"Nos escritos de Amós Oz, um motorista de táxi judeu considerava que a solução para o problema com os árabes era matar todos eles. Ao final de um diálogo, fingindo concordar, o interlocutor indaga: 'Agora imagine que você entrou em uma casa e matou todos os árabes. Você se afasta e ouve um choro de um bebê, dentro de casa'. O motorista retruca, impactado: 'O sr. É muito cruel!'. Este motorista não era, na realidade um fanático. Ao entrar em contato com a realidade, com a alteridade, pôde rever-se."
"Em tempos de crise, quando a proteção da repressão parece insuficiente, há como que um retorno a um tempo histórico excessivamente matizado pelo narcisismo, onde a onipotência de pensamento, característico dos povos primitivos, reproduz o borramento das diferenças, fato que por sua vez ataca o reconhecimento da alteridade. Se uma cultura viva e fortemente enraizada no sujeito social protege contra a dor do desamparo, é também verdade que, em épocas de crise, a humanidade volta a utilizar defesas mais rígidas e inflexíveis, fato que parece manifestar-se culturalmente, por exemplo, no reaparecimento de opções mais totalitárias, marcadas pelo pensamento fanático."

» **ITENS FORNECIDOS**:

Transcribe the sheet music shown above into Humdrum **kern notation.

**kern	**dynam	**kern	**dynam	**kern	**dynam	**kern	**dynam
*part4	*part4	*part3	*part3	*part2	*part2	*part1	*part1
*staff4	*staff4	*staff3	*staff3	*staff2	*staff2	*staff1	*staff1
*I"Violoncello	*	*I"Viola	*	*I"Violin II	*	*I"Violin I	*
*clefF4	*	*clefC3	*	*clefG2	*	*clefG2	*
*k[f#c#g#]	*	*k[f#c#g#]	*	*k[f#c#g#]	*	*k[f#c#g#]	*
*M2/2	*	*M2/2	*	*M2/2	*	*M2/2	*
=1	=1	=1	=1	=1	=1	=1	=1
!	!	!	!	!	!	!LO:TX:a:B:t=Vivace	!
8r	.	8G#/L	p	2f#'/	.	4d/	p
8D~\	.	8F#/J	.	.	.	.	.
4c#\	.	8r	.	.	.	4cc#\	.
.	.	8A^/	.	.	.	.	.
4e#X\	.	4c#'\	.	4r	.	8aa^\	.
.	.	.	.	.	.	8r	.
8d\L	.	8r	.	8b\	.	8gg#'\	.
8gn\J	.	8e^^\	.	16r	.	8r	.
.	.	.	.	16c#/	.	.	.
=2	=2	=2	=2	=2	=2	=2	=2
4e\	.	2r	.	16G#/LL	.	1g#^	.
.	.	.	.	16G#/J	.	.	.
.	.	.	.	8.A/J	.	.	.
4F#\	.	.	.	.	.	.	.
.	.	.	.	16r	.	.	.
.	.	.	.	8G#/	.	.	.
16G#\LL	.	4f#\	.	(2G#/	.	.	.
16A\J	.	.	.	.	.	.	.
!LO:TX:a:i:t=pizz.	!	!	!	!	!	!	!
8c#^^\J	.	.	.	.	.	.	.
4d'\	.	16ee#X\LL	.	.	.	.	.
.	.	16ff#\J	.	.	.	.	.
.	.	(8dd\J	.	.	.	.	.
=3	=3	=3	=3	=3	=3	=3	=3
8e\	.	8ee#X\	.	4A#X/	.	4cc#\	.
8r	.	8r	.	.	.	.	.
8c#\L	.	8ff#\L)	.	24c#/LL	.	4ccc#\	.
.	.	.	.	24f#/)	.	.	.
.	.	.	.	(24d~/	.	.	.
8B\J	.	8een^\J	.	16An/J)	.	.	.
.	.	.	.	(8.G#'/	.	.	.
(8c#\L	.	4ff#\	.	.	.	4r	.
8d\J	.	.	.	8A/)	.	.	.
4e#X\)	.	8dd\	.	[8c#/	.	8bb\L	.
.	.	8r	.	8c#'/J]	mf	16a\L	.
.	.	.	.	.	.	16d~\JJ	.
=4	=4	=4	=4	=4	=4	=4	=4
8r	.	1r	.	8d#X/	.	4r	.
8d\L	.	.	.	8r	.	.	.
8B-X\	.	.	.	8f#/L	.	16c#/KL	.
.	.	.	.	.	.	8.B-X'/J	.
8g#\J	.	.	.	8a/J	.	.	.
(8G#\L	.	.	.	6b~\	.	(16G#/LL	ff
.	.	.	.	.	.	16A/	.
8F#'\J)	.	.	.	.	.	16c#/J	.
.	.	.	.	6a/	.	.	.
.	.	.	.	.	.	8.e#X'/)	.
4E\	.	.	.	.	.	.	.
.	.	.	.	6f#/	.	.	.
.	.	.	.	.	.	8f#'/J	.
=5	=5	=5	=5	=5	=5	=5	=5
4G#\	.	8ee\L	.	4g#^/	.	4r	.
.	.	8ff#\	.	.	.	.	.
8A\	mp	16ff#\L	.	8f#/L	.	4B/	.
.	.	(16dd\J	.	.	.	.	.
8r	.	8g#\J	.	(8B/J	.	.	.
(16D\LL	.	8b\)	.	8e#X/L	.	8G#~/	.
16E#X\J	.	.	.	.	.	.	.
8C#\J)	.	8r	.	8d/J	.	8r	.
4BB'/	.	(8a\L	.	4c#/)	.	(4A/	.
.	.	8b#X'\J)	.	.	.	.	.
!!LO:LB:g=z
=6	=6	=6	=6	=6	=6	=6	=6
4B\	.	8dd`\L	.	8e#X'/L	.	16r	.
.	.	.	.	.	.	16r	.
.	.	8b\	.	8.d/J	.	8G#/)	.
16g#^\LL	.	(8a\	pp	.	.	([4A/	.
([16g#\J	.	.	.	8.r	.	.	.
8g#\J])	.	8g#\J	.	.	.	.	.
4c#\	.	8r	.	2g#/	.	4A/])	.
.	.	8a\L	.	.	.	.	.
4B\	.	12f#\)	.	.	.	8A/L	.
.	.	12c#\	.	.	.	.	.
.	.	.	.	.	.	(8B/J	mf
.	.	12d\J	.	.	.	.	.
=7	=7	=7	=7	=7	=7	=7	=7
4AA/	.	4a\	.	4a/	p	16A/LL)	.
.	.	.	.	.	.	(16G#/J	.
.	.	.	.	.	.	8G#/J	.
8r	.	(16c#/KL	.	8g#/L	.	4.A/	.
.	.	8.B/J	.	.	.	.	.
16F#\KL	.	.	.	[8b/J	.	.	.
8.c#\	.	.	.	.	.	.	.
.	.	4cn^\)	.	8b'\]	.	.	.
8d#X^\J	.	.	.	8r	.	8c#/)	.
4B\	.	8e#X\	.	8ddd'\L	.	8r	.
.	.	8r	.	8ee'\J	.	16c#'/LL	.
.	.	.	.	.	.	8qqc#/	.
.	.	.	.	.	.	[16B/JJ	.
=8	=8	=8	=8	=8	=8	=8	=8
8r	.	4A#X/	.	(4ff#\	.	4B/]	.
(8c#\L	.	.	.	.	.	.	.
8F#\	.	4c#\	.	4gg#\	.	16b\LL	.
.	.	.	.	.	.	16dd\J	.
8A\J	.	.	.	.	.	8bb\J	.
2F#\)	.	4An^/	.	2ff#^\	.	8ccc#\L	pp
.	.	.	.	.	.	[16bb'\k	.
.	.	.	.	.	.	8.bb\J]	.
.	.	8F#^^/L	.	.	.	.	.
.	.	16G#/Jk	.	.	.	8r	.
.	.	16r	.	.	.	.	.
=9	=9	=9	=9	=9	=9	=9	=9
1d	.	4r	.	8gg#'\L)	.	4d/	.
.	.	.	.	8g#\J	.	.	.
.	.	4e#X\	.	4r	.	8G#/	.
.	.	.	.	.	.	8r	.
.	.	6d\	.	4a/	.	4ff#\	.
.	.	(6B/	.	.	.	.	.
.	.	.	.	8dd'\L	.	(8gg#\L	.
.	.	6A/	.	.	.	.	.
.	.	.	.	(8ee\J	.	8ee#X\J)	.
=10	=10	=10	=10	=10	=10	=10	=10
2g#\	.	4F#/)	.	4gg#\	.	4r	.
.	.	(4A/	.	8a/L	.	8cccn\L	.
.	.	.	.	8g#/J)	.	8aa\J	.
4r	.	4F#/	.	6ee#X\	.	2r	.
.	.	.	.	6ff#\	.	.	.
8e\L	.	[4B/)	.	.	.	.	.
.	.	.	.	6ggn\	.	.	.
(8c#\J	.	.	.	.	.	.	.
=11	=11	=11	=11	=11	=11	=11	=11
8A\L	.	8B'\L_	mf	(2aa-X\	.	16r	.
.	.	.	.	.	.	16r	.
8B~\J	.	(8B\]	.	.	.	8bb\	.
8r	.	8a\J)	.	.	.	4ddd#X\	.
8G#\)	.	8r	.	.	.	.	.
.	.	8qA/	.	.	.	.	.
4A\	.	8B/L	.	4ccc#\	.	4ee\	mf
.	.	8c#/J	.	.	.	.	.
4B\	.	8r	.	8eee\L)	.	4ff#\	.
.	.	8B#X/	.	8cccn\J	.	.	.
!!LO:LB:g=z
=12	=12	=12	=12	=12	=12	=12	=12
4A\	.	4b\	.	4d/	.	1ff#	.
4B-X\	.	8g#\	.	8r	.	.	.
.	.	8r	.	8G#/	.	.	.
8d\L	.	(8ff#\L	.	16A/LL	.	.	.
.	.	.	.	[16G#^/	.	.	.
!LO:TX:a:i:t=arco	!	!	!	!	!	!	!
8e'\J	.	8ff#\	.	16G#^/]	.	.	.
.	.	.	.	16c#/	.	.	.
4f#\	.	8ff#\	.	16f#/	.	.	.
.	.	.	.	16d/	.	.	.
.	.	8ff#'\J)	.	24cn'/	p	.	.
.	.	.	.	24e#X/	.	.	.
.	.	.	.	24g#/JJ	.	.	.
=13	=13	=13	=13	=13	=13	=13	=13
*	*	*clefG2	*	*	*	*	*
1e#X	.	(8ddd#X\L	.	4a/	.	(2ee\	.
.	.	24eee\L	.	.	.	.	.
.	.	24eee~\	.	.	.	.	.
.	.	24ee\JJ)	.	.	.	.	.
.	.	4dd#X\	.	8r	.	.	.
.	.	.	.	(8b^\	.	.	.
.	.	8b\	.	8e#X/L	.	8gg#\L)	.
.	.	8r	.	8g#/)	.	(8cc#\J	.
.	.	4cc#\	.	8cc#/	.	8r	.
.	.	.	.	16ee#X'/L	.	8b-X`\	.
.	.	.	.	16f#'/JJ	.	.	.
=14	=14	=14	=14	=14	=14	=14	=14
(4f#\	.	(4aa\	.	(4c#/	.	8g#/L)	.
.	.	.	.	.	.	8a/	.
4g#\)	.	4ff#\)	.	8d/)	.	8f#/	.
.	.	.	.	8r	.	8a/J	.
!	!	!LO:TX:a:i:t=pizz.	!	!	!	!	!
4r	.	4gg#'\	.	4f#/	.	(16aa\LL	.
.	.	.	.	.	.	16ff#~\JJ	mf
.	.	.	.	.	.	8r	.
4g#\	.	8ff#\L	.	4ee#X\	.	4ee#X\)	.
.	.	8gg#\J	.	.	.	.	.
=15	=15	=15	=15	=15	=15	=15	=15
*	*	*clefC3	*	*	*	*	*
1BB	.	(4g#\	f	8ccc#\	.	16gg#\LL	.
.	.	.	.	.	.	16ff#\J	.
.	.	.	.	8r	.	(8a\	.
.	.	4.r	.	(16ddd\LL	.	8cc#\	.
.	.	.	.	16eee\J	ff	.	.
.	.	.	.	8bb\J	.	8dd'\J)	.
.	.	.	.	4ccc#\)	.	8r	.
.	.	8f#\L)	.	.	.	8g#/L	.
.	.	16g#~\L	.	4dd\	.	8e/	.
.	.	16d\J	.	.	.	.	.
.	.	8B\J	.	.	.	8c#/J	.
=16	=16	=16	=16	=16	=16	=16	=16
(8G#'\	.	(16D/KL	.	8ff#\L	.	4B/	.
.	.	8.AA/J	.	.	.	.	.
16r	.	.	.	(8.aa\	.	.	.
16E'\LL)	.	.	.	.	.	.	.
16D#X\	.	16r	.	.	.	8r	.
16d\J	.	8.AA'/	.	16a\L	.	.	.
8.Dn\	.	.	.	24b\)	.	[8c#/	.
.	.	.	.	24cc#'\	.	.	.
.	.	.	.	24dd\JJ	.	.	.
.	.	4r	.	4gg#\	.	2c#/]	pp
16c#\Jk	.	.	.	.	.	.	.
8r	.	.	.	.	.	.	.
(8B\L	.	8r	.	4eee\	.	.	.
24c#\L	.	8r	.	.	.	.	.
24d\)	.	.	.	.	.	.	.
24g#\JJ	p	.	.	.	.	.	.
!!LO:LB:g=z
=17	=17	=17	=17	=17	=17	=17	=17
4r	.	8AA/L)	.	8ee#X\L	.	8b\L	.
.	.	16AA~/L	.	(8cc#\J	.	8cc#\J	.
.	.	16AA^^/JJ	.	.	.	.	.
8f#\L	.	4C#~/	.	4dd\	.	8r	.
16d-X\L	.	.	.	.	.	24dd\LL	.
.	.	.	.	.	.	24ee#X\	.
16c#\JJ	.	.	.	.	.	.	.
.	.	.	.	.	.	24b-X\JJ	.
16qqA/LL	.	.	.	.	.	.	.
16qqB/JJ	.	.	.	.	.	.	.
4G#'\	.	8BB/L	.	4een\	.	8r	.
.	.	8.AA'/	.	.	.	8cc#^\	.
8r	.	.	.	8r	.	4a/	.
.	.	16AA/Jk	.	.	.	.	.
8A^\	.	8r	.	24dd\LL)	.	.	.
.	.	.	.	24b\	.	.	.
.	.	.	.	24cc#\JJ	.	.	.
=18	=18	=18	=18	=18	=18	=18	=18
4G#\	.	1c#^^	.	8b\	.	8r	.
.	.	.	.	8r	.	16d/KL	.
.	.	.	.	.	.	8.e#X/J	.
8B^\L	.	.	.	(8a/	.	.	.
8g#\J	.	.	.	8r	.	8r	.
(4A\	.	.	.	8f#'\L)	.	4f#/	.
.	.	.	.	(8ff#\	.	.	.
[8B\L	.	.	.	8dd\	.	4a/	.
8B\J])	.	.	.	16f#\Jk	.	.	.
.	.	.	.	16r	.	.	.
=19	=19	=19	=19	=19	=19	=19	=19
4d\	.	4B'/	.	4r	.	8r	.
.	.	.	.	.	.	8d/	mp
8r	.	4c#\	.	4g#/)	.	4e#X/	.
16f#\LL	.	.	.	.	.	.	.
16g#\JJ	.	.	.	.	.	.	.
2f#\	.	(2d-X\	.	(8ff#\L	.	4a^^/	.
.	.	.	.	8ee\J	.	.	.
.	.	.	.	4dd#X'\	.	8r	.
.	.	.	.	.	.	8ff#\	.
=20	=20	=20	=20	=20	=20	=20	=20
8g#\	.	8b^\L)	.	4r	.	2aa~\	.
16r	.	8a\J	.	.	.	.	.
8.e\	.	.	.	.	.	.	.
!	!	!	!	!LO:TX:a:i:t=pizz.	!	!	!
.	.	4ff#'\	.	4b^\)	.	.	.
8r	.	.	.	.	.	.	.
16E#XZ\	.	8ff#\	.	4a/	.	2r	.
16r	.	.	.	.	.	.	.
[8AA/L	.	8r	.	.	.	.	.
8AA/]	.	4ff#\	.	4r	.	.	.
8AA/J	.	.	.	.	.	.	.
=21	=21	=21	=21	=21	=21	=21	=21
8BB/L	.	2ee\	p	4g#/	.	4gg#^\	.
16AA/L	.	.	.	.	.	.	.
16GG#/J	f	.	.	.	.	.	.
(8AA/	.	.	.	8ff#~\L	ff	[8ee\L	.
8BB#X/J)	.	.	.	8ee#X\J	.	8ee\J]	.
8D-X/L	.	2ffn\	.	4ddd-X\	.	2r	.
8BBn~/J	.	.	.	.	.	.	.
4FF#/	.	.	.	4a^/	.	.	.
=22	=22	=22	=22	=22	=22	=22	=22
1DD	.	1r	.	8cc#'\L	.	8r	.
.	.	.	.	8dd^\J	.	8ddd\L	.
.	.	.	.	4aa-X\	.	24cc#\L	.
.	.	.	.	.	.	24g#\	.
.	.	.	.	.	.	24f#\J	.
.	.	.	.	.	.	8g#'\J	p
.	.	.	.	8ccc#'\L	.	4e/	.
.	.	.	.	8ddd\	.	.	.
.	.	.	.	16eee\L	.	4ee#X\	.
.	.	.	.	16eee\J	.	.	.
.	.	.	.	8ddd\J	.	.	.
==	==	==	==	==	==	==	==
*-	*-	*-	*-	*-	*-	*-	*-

» **PROBLEMA A RESOLVER**: Segundo o trecho citado, o que reaparece culturalmente em épocas de crise? Responda em uma frase, por favor.

» **RESPOSTA DA TAREFA**: Reaparecem opções mais totalitárias, marcadas pelo pensamento fanático.